The Keystone XL pipeline got an emphatic endorsement Monday from a powerful backer of President Barack Obama who questioned the handling of the file.
To billionaire investor Warren Buffett, the delay is a thumbing of the nose at Canada.
"I would have passed Keystone," Buffett said in an interview with CNBC.
"I think that we have an enormous interest in working with Canada, as they have in working with us. That oil is going to get sold. If we make it more difficult for them, who knows how they'll feel about making things more difficult for us some day."
Because Buffett owns interests in the rail industry, in addition to oil sands holdings, there had been some speculation that he might have stood to benefit from a Keystone rejection.
But he has expressed support for it in the past, and did so with particular force Monday: "That [oil] is a valuable resource of North America, and Canada has been a terrific partner over the decades, and for us to kind of thumb our nose at them, you know, [that's] not what I would do."
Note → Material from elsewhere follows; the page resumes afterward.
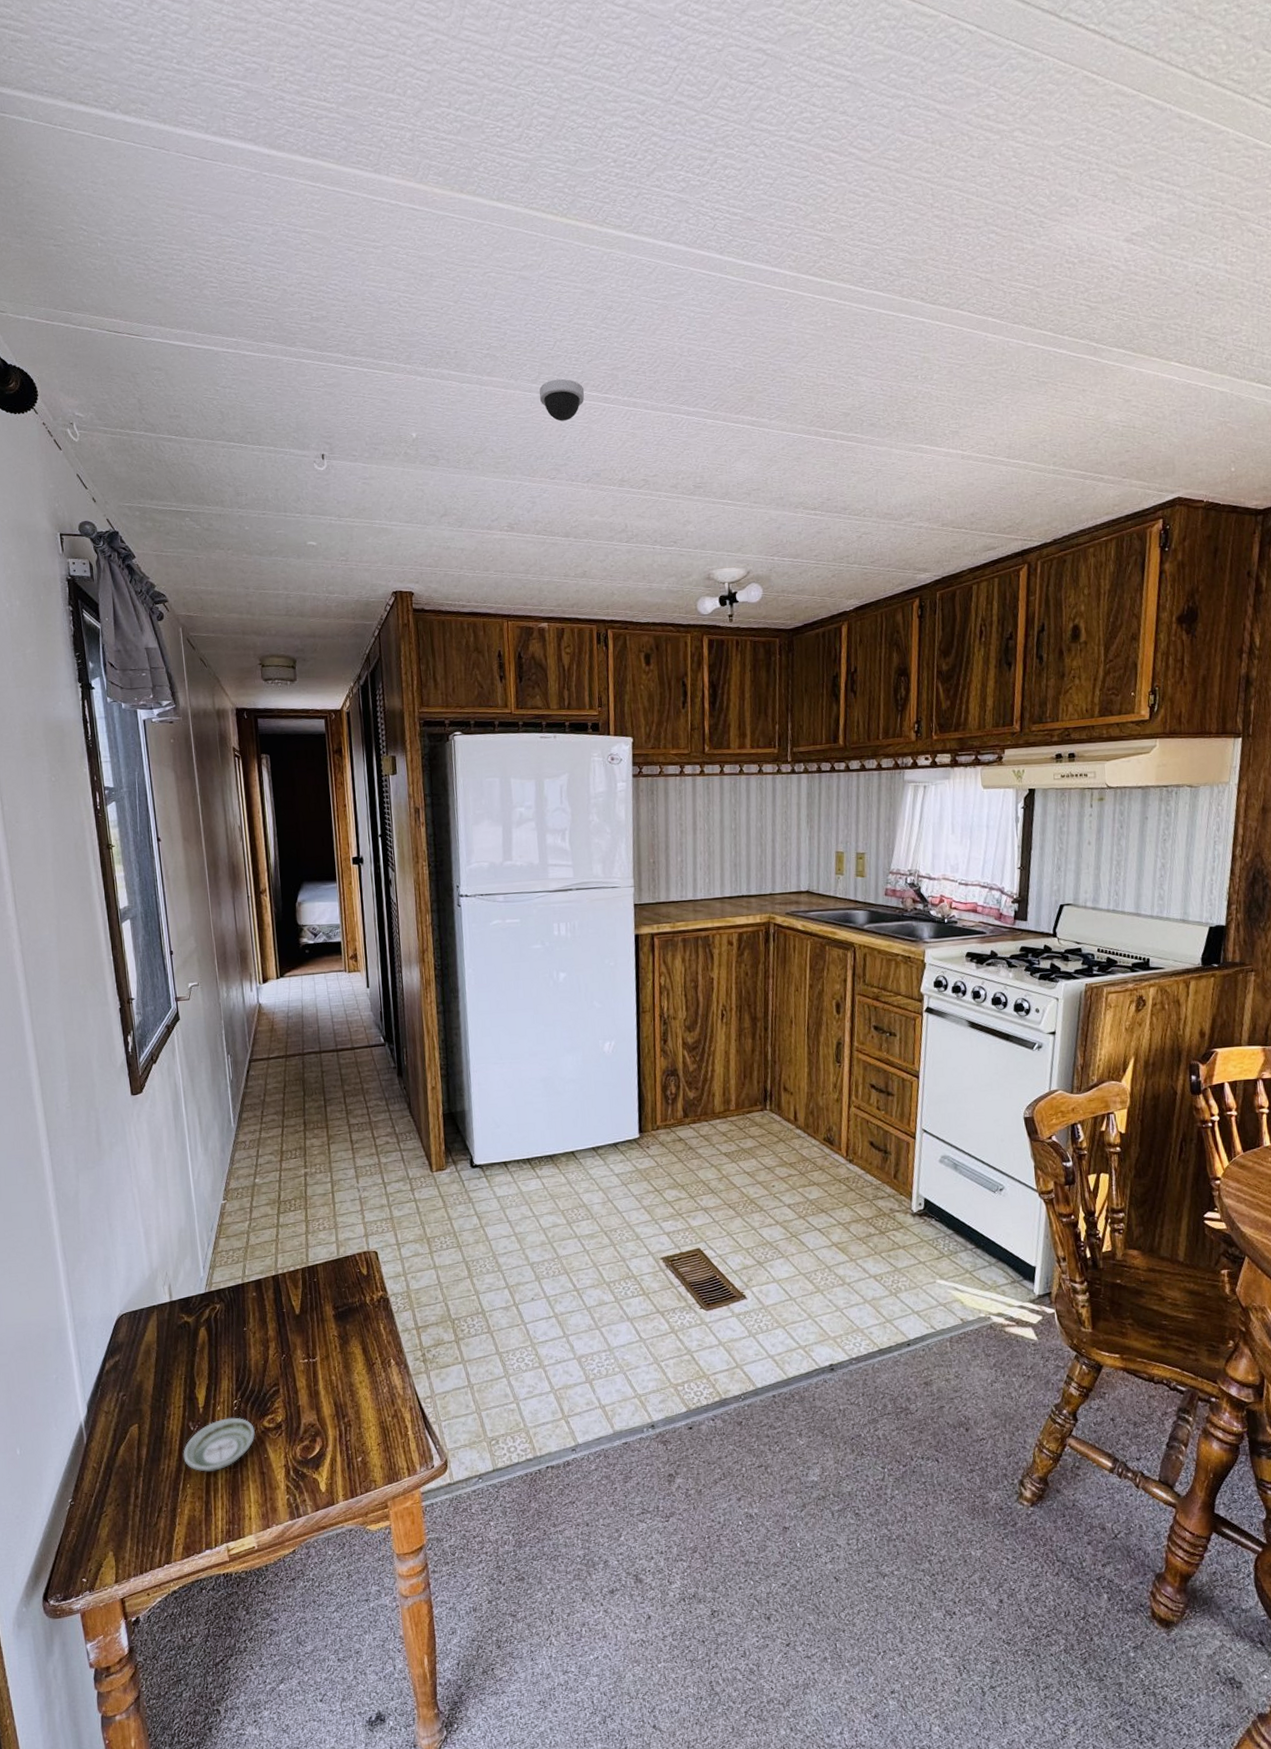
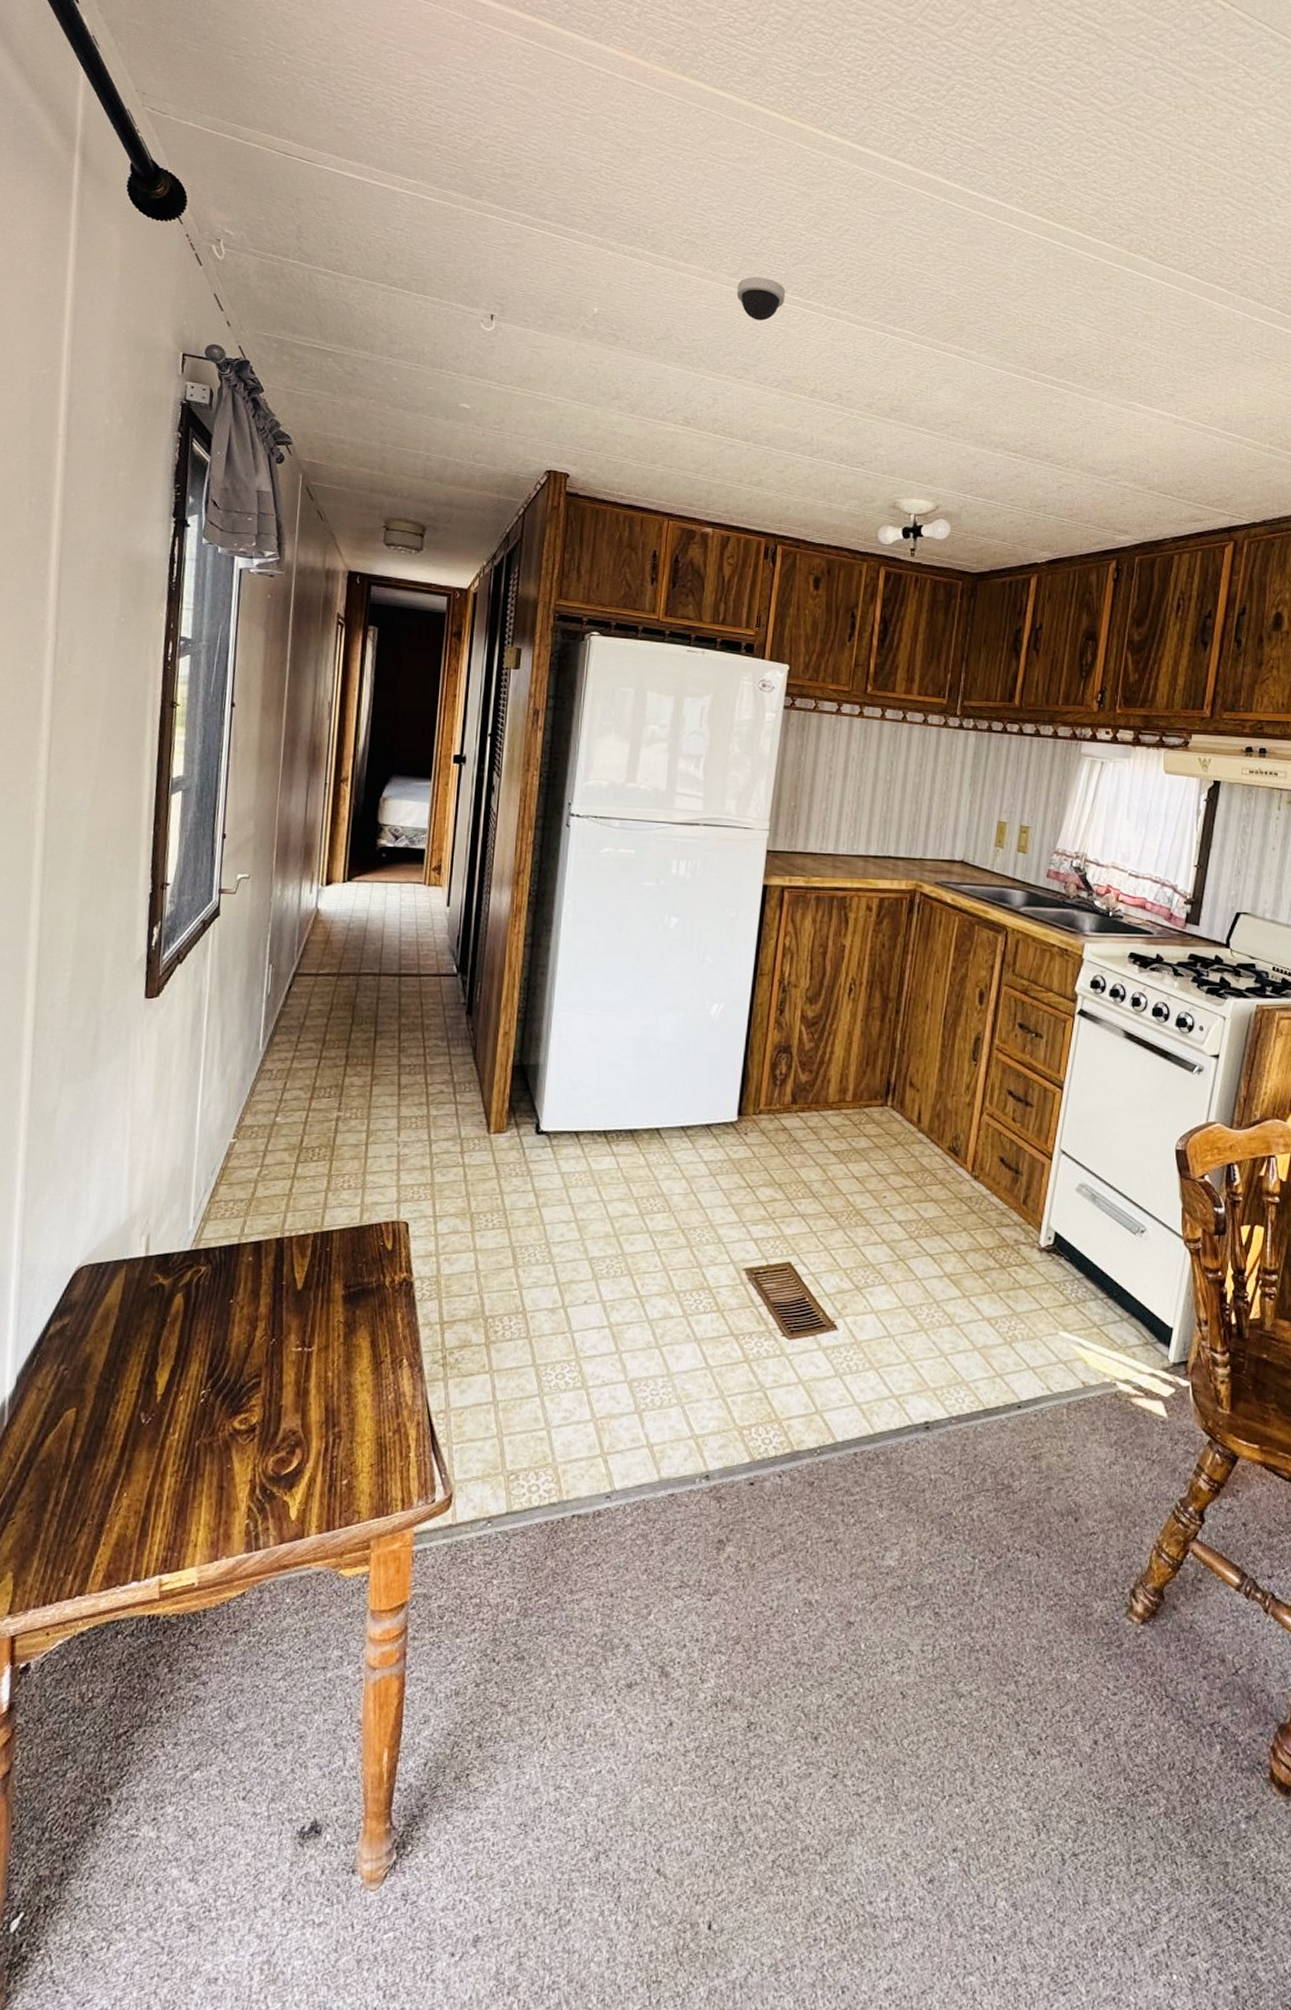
saucer: present [183,1417,255,1472] -> none [125,1412,221,1479]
Buffett has been a donor and occasional political ally of the President, notably on the issue of increasing taxes for the wealthy. As for the pipeline, Obama has vetoed legislation on it and has made increasingly critical remarks about it, prompting widespread speculation that he's gearing up to reject it.
A prominent pipeline opponent in Nebraska said it should now be clear that the opposition movement isn't being bankrolled by the state's wealthiest resident, the so-called Oracle of Omaha.
"Well, [hope] this puts to bed all of those rumours from the right that Bold is funded by Buffett," said a tweet from Jane Kleeb, the founder of the group Bold Nebraska, which has organized landowners fighting the project.
It wasn't the only development welcomed Monday by pipeline supporters. The Washington Post's "Fact Checker" feature also tore into Obama's repeated claims that the pipeline would do nothing but export Canadian oil.
The Post pointed out that in addition to Canadian bitumen, the pipeline would also carry oil from North Dakota and Montana to U.S. Gulf Coast refineries.
It gave the President the worst possible truth-telling score – "Four Pinocchios." It said Obama's statements contradicted the findings of his own State Department's review.
"Clearly, the report remains unread," the Post piece said.
"If he disagrees with the State Department's findings, he should begin to make the case why it is wrong, rather than assert the opposite, without any factual basis."